The truth of the matter is that the administration just doesn't like the eating club system, especially Bicker. No one seriously doubts that if the administration could design Princeton from scratch, the eating clubs would either not be there or would be little more than orange and black finals clubs - pretentious, neutered enclaves with no real impact on campus social life. This is hardly an original statement, but it bears repeating. As I have made it before, I won't run through the supporting examples.

The other important truth of the matter is that the University is doing the next best thing to starting from scratch: comprehensively rebuilding and shuffling the campus to benefit the four-year colleges. In addition to identifying three possible sites for future residential colleges north of Forbes, south of Baker Rink and in the backyards of Charter Club and Cloister Inn in the 10-year plan, the administration has taken the much more immediate step of making extensive "inventory adjustments" in its allocation of on-campus housing. That's bureaucratese for the annexation of Spelman 8 and part of Little Hall.

This final decision, while not quite so outrageously egregious as the original plan to take either Spelman 7 or Wright Hall in lieu of Little, is still a serious move that will in all likelihood end up being permanent. Because while you can check into Whitman any time you want, you must be "convinced ... to ‘stay home' in the colleges," as a University committee report put it in 2005. So while I applaud the University for partly bowing to student pressure by giving back some of Spelman to its rightful inhabitants, i.e. independents, this is only one step back after several forward.

If you don't think that this change in the allocation of housing affects the eating clubs, then I respectfully submit that you need to look a little deeper. In response to my column "Geeks Bearing Gifts" in September 2006, Executive Vice President Mark Burstein argued that the four-year-college system was not a threat to the eating clubs because it would not have sufficient housing capacity to hold more than 250 upperclassmen when completed in 2012. That we already exceed that number by 20 percent shows how meaningless this argument is if the University continues to "adjust" how many dorm rooms are in the colleges.

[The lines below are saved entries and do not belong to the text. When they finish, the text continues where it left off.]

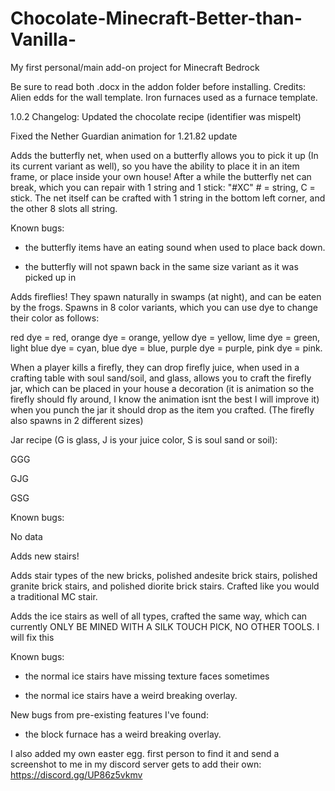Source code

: # Chocolate-Minecraft-Better-than-Vanilla-
My first personal/main add-on project for Minecraft Bedrock

Be sure to read both .docx in the addon folder before installing.
Credits: Alien edds for the wall template. Iron furnaces used as a furnace template.

1.0.2 Changelog:
Updated the chocolate recipe (identifier was mispelt)

Fixed the Nether Guardian animation for 1.21.82 update

Adds the butterfly net, when used on a butterfly allows you to pick it up (In its current variant as well), so you have the ability to place it in an item frame, or place inside your own house! After a while the butterfly net can break, which you can repair with 1 string and 1 stick: "#XC" # = string, C = stick. The net itself can be crafted with 1 string in the bottom left corner, and the other 8 slots all string. 

Known bugs:

 - the butterfly items have an eating sound when used to place back down.

 - the butterfly will not spawn back in the same size variant as it was picked up in

Adds fireflies! They spawn naturally in swamps (at night), and can be eaten by the frogs. Spawns in 8 color variants, which you can use dye to change their color as follows:

red dye = red, orange dye = orange, yellow dye = yellow, lime dye = green, light blue dye = cyan, blue dye = blue, purple dye = purple, pink dye = pink. 

When a player kills a firefly, they can drop firefly juice, when used in a crafting table with soul sand/soil, and glass, allows you to craft the firefly jar, which can be placed in your house a decoration (it is animation so the firefly should fly around, I know the animation isnt the best I will improve it) when you punch the jar it should drop as the item you crafted. (The firefly also spawns in 2 different sizes)

Jar recipe (G is glass, J is your juice color, S is soul sand or soil): 

GGG

GJG

GSG

Known bugs:

No data

Adds new stairs! 

Adds stair types of the new bricks, polished andesite brick stairs, polished granite brick stairs, and polished diorite brick stairs. Crafted like you would a traditional MC stair.

Adds the ice stairs as well of all types, crafted the same way, which can currently ONLY BE MINED WITH A SILK TOUCH PICK, NO OTHER TOOLS. I will fix this 

Known bugs:

- the normal ice stairs have missing texture faces sometimes

- the normal ice stairs have a weird breaking overlay.

New bugs from pre-existing features I've found:

- the block furnace has a weird breaking overlay.

I also added my own easter egg. first person to find it and send a screenshot to me in my discord server gets to add their own:
https://discord.gg/UP86z5vkmv 
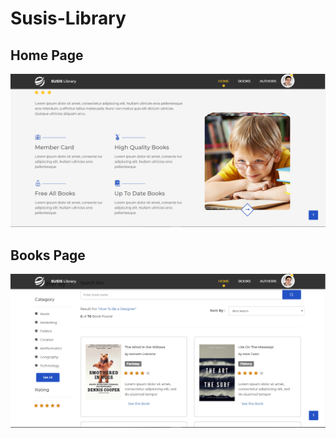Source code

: # Susis-Library

## Home Page
![Home page](/public/images/home.png?raw=true "HomePage")

## Books Page
![Books page](/public/images/books.png?raw=true "BooksPage")
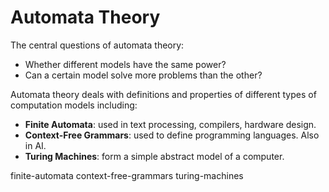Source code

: # Automata Theory

The central questions of automata theory:
* Whether different models have the same power?
* Can a certain model solve more problems than the other?

Automata theory deals with definitions and properties of different types of
computation models including:
- **Finite Automata**: used in text processing, compilers, hardware design.
- **Context-Free Grammars**: used to define programming languages. Also in AI.
- **Turing Machines**: form a simple abstract model of a computer.

finite-automata
context-free-grammars
turing-machines
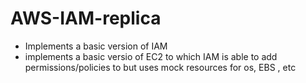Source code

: # AWS-IAM-replica
- Implements a basic version of IAM
- implements a basic versio of EC2 to which IAM is able to add permissions/policies to but uses mock resources for os, EBS , etc 
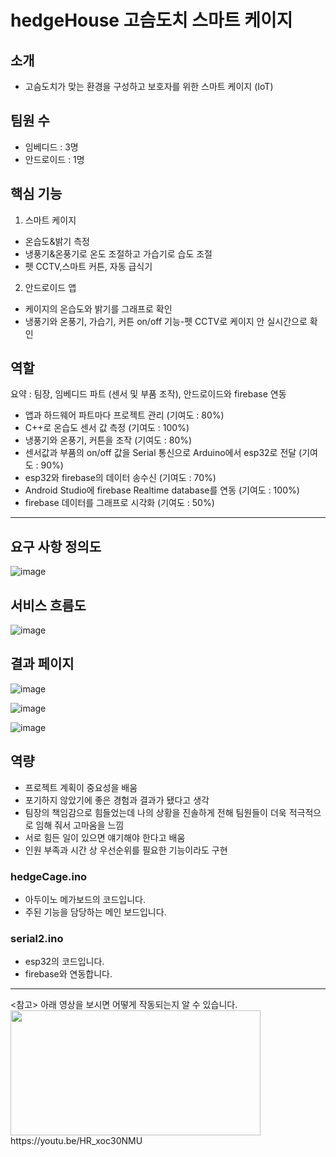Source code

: # hedgeHouse 고슴도치 스마트 케이지

## 소개
- 고슴도치가 맞는 환경을 구성하고 보호자를 위한 스마트 케이지 (IoT)
## 팀원 수
- 임베디드 : 3명
- 안드로이드 : 1명

## 핵심 기능
1. 스마트 케이지
- 온습도&밝기 측정
- 냉풍기&온풍기로 온도 조절하고 가습기로 습도 조절
- 펫 CCTV,스마트 커튼, 자동 급식기
2. 안드로이드 앱
- 케이지의 온습도와 밝기를 그래프로 확인
- 냉풍기와 온풍기, 가습기, 커튼 on/off 기능-펫 CCTV로 케이지 안 실시간으로 확인

## 역할 
요약 : 팀장, 임베디드 파트 (센서 및 부품 조작), 안드로이드와 firebase 연동

- 앱과 하드웨어 파트마다 프로젝트 관리 (기여도 : 80%)
- C++로 온습도 센서 값 측정 (기여도 : 100%)
- 냉풍기와 온풍기, 커튼을 조작 (기여도 : 80%)
- 센서값과 부품의 on/off 값을 Serial 통신으로 Arduino에서 esp32로 전달 (기여도 : 90%)
- esp32와 firebase의 데이터 송수신 (기여도 : 70%)
- Android Studio에 firebase Realtime database를 연동 (기여도 : 100%)
- firebase 데이터를 그래프로 시각화 (기여도 : 50%)

<hr>

## 요구 사항 정의도

![image](https://github.com/EunSung98/hedgeHouse/assets/77737044/e4a15d96-a619-40e7-a690-b3c4c0bd044a)

## 서비스 흐름도
![image](https://github.com/EunSung98/hedgeHouse/assets/77737044/a4d5ef35-1b58-4fe6-9f89-65808c8ae12d)

## 결과 페이지
![image](https://github.com/EunSung98/hedgeHouse/assets/77737044/63f848c3-74ed-4066-844d-ae2e8f6fdd09)

![image](https://github.com/EunSung98/hedgeHouse/assets/77737044/1ad66410-39f5-4ccd-b816-4becab933d34)

![image](https://github.com/EunSung98/hedgeHouse/assets/77737044/84c22589-94f9-4b8c-959c-0096c51926b6)

## 역량
- 프로젝트 계획이 중요성을 배움
- 포기하지 않았기에 좋은 경험과 결과가 됐다고 생각
- 팀장의 책임감으로 힘들었는데 나의 상황을 진솔하게 전해 팀원들이 더욱 적극적으로 임해 줘서 고마움을 느낌  
- 서로 힘든 일이 있으면 얘기해야 한다고 배움
- 인원 부족과 시간 상 우선순위를 필요한 기능이라도 구현

### hedgeCage.ino
- 아두이노 메가보드의 코드입니다.
- 주된 기능을 담당하는 메인 보드입니다.

### serial2.ino
- esp32의 코드입니다.
- firebase와 연동합니다.

<hr>
<참고>
아래 영상을 보시면 어떻게 작동되는지 알 수 있습니다.<br>
<img src="https://user-images.githubusercontent.com/77737044/210165701-d9f0729c-68a5-4f03-b9bc-3d74f9292110.png" width="400" height="200">
https://youtu.be/HR_xoc30NMU
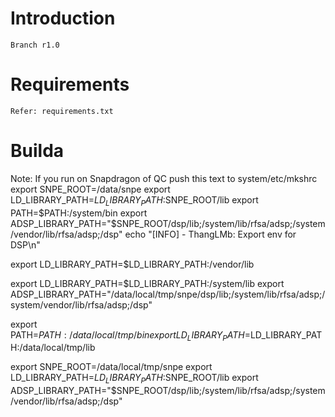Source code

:     
# Introduction
    Branch r1.0
# Requirements 
    Refer: requirements.txt

# Builda




Note: If you run on Snapdragon of QC
push this text to system/etc/mkshrc
export SNPE_ROOT=/data/snpe
export LD_LIBRARY_PATH=$LD_LIBRARY_PATH:$SNPE_ROOT/lib
export PATH=$PATH:/system/bin
export ADSP_LIBRARY_PATH="$SNPE_ROOT/dsp/lib;/system/lib/rfsa/adsp;/system/vendor/lib/rfsa/adsp;/dsp"
echo "[INFO] - ThangLMb: Export env for DSP\n"

export LD_LIBRARY_PATH=$LD_LIBRARY_PATH:/vendor/lib


export LD_LIBRARY_PATH=$LD_LIBRARY_PATH:/system/lib
export ADSP_LIBRARY_PATH="/data/local/tmp/snpe/dsp/lib;/system/lib/rfsa/adsp;/system/vendor/lib/rfsa/adsp;/dsp"


export PATH=$PATH:/data/local/tmp/bin
export LD_LIBRARY_PATH=$LD_LIBRARY_PATH:/data/local/tmp/lib

export SNPE_ROOT=/data/local/tmp/snpe
export LD_LIBRARY_PATH=$LD_LIBRARY_PATH:$SNPE_ROOT/lib
export ADSP_LIBRARY_PATH="$SNPE_ROOT/dsp/lib;/system/lib/rfsa/adsp;/system/vendor/lib/rfsa/adsp;/dsp"
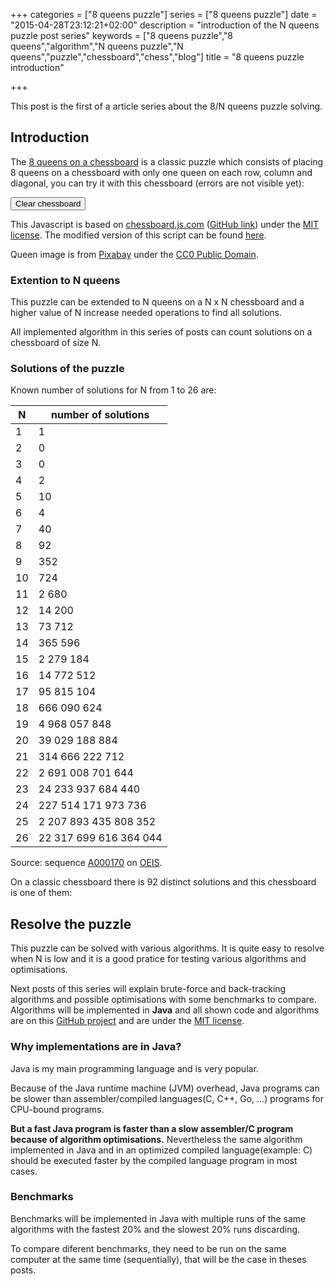 +++
categories = ["8 queens puzzle"]
series = ["8 queens puzzle"]
date = "2015-04-28T23:12:21+02:00"
description = "introduction of the N queens puzzle post series"
keywords = ["8 queens puzzle","8 queens","algorithm","N queens puzzle","N queens","puzzle","chessboard","chess","blog"]
title = "8 queens puzzle introduction"

+++

This post is the first of a article series about the 8/N queens puzzle solving.

## Introduction

The [8 queens on a chessboard](http://en.wikipedia.org/wiki/Eight_queens_puzzle) is a classic puzzle which consists of placing 8 queens on a chessboard with only one queen on each row, column and diagonal, you can try it with this chessboard (errors are not visible yet):

<div id="board" style="width: 400px"></div>

<input type="button" id="clearButton" value="Clear chessboard"></input>

<script>
	var board = new ChessBoard('board', {
		draggable: true,
		dropOffBoard: 'trash',
		sparePieces: true,
		showNotation: false
	});
	$('#clearButton').on('click', board.clear);
</script>

This Javascript is based on [chessboard.js.com](http://chessboardjs.com/) ([GitHub link](https://github.com/oakmac/chessboardjs/)) under the [MIT license](https://github.com/oakmac/chessboardjs/blob/master/LICENSE). The modified version of this script can be found [here](https://github.com/Sylvain-Bugat/blog-sources/blob/master/themes/hyde-x/static/js/chessboard/chessboard-0.3.0.js).

Queen image is from [Pixabay](http://pixabay.com/en/chess-queen-meeple-white-game-36310/) under the [CC0 Public Domain](http://creativecommons.org/publicdomain/zero/1.0/deed).

### Extention to N queens

This puzzle can be extended to N queens on a N x N chessboard and a higher value of N increase needed operations to find all solutions.

All implemented algorithm in this series of posts can count solutions on a chessboard of size N.

### Solutions of the puzzle

Known number of solutions for N from 1 to 26 are:

| N | number of solutions |
| ------------- | ----------- |
| 1 | 1 |
| 2 | 0 |
| 3 | 0 |
| 4 | 2 |
| 5 | 10 |
| 6 | 4 |
| 7 | 40 |
| 8 | 92 |
| 9 | 352 |
| 10 | 724 |
| 11 | 2 680 |
| 12 | 14 200 |
| 13 | 73 712 |
| 14 | 365 596 |
| 15 | 2 279 184 |
| 16 | 14 772 512 |
| 17 | 95 815 104 |
| 18 | 666 090 624 |
| 19 | 4 968 057 848 |
| 20 | 39 029 188 884 |
| 21 | 314 666 222 712 |
| 22 | 2 691 008 701 644 |
| 23 | 24 233 937 684 440 |
| 24 | 227 514 171 973 736 |
| 25 | 2 207 893 435 808 352 |
| 26 | 22 317 699 616 364 044 |

Source: sequence [A000170](http://oeis.org/A000170) on [OEIS](http://oeis.org/).

On a classic chessboard there is 92 distinct solutions and this chessboard is one of them:

<div id="solutionBoard" style="width: 400px"></div>

<script>
	var positions = {
		c8: 'wQ',
		e7: 'wQ',
		h6: 'wQ',
		d5: 'wQ',
		a4: 'wQ',
		g3: 'wQ',
		b2: 'wQ',
		f1: 'wQ'
	};
	new ChessBoard('solutionBoard', {
		position: positions,
		showNotation: false
	});
</script>

## Resolve the puzzle

This puzzle can be solved with various algorithms. It is quite easy to resolve when N is low and it is a good pratice for testing various algorithms and optimisations.

Next posts of this series will explain brute-force and back-tracking algorithms and possible optimisations with some benchmarks to compare. Algorithms will be implemented in **Java** and all shown code and algorithms are on this [GitHub project](https://github.com/Sylvain-Bugat/N-queens-puzzle-solvers) and are under the [MIT license](https://github.com/Sylvain-Bugat/N-queens-puzzle-solvers/blob/master/LICENSE).

### Why implementations are in Java?

Java is my main programming language and is very popular.

Because of the Java runtime machine (JVM) overhead, Java programs can be slower than assembler/compiled languages(C, C++, Go, ...) programs for CPU-bound programs.

**But a fast Java program is faster than a slow assembler/C program because of algorithm optimisations.**
Nevertheless the same algorithm implemented in Java and in an optimized compiled language(example: C) should be executed faster by the compiled language program in most cases.

### Benchmarks

Benchmarks will be implemented in Java with multiple runs of the same algorithms with the fastest 20% and the slowest 20% runs discarding.

To compare diferent benchmarks, they need to be run on the same computer at the same time (sequentially), that will be the case in theses posts.

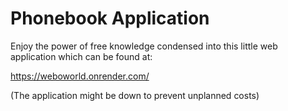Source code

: # Phonebook Application
Enjoy the power of free knowledge condensed into this little web application which can be found at:

https://weboworld.onrender.com/

(The application might be down to prevent unplanned costs)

Reasonable people can agree that changes in a zero-sum system will impact all sides. That is to say, if you only have a certain number of housing units and you choose to transfer some of those from people who are mostly in an eating club to people who are in a residential college, that's going to change the calculus of room draw. You can say you're just adding options all you want, but when an addition is accompanied by subtraction somewhere else ,you'll have to forgive me if I draw conclusions. As we stutter-step into the future, I'd urge everyone to broadly review the University's actions and never stop asking: cui bono? All too often, the answer to that question is the same.

 

Barry Caro is a history major from White Plains, N.Y. He can be reached at bcaro@princeton.edu.

 

 

Reader Comments

View all 5 comments on "Two steps forward, one step back".

  • 12:02 p.m. on March 15th, 2008
    Posted by Re:Anonymous

    Also, demand for regular draw has not diminished ("All draws are oversubscribed this year"). Students are merely signing up for both to hedge their bets and see where they get the best draw time.

  • noon on March 15th, 2008
    Posted by Re: Anonymous

    Re: Anonymous The problem is that every room subtracted from the upperclassman housing means one less student in an eating club. The University promised last year in the runup to the 4yr college implementation that upperclass students would never take up more than 250 spots, and thus would not have an effect on the financial viability of the street. The choice made between upperclassman housing and residential college housing is artificially biased, with the university giving out significantly extra floor space per person in the latter to bribe students, so that what would be a quad in upperclassman housing becomes a 3-room double in Mathey. They are then subsidizing this pet project with my housing fees that should go towards upperclassman dorms, which largely haven't been renovated in years and for which the university has no plans to renovate for the next 10 yrs at least.